**本文:**
+---+
2014-01-13 01:30:06 | 映画
アリエル・ブロメン監督「THE ICEMAN 氷の処刑人」(★★)

監督 アリエル・ブロメン 出演 マイケル・シャノン、ウィノナ・ライダー、レイ・リオッタ

 最近、どうも映画がおもしろくない。目の状態かよくないので、影像にどっぷりひたることができないせいかもしれない。感想を書かないままの映画が何本もある。この作品も書こうかどうしようか迷ったのだが……。少し気になるところがあったので、書くことにする。
 「THE ICEMAN 氷の処刑人」は実話だという。どうもすっきりしない感じがしないのだが、実話とはもともとそういうものかもしれない。主人公は人殺し。けれども非常に家族思い。非常と愛情の両極端を生きている。
 見どころはふたつある。ひとつは主人公のマイケル・シャノンの演技。怒ると感情をおさえきれなくなるのだが、顔には怒りを出さない。行動が乱暴になる。その、なんともいえない無表情がいい。隙がないのである。どこをほめていいのか、適当なことばがみつからないのだが、身長が高くて、正比例するように顔が大きい。その大きな顔の中の目が、非情に冷たい--というのは映画の中の台詞であって、もちろん目は冷たい印象なのだが、その冷たさを際立たせているのが無表情である。まるで、殺すということにおいて顔は何の働きもしないと言っているようである。実際、殺しの仕事は顔ではなく手でやる。ナイフを使うにしろ銃をつかうにしろ、それは手でやるのであって、顔ではないからね。
 とはいうものの。じゅあ、どうやって相手を油断させるか。冷酷な顔のままだったら相手が警戒する。身構える。不意打ちだけでは殺しは難しい。
 2人目の殺しのとき。「金をやるから殺してみろ」と言われてホームレスを殺すシーン。近づいていっていきなり銃で殺すのではなく、話をして、「やっぱりたばこをくれ」と言って、相手が近づいてきた瞬間に体に銃を押しつけて殺すところなど、すごいなあ、顔ではなく「態度」出会いを一瞬油断させる。その微妙な変化をマイケル・シャノンは「肉体全体」で表現する。「顔」では演技しない。
 ディスコで青酸化合物をつかって殺したあと、そこを去るとき知人と出会う。どうやってその場を去るか。かなり緊張した場面なのだが、相変わらず顔はいつも通りで(いつも通りでないと発覚するからね、これは当然なのだが)、態度の微妙な動きで「あせり」を最小限に浮き立たせる。思わずスクリーンに吸い込まれてしまう。これは、なかなかすごい。
+---+
映画「THE ICEMAN 氷の処刑人」の感想文について、最後の段落の続きを書いてくれますか？ この後に続くデータ行は参照しなくてかまいません。

**データセット:**
+---+
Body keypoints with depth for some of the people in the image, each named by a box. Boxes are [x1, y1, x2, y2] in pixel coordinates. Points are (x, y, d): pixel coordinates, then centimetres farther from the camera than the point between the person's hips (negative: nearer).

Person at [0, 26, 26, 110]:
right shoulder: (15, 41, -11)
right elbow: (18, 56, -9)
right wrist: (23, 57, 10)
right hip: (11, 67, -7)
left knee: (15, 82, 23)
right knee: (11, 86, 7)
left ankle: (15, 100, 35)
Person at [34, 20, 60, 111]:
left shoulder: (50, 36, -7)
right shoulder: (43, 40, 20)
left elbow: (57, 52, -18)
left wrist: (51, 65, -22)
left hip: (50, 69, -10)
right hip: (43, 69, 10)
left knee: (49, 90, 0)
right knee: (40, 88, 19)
+---+
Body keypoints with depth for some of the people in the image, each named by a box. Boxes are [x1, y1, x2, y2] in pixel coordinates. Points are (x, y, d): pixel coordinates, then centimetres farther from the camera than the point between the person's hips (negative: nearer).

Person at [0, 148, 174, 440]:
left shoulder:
+---+
**解答:**
 もうひとつは、カメラ。全体の色調。現代ではなくて、年代はちょっと忘れてしまったがポケットベルの時代。30-40年くらい前になるのかなあ。風景が全体的に「重い」というか、浮ついた「軽さ」がない。そして、スピード感がない。マイケル・シャノンの演技とも関係してくるのだが、殺しなどというものは人に見られないようにすばやくやる必要がある。そのため、いまの映画では殺しはものすごいスピードである。アクションがオーバーである。速い分だけアクションを大きくしないと「見えない」からである。いまの映画は、カメラも角度を変えて、いくつものシーンから殺しの瞬間を再現して見せる。ところがこの映画は、そういうことをしない。あくまで人間の肉体の動きそのものをとる。言い換えると、カメラが演技をしない。演技を役者に任せてしまって、演技ではなく「場」を撮る。
 家族を侮辱されて、マイケル・シャノンが怒り、侮辱した男の車を追いかけるカーアクション、最後にマイケル・シャノンがつかまるときのパトカーのアクション(?)も、それは「場」に演技をさせているのであって、カメラは演技をしない。
 これは、これは……。なつかしいというか、なんというか。久々に映画を見たという気持ちににはなる。描かれる時代が古いからではなく、映画の撮り方が古いので、古い時代を思い出すのである。ほほう、と感心する。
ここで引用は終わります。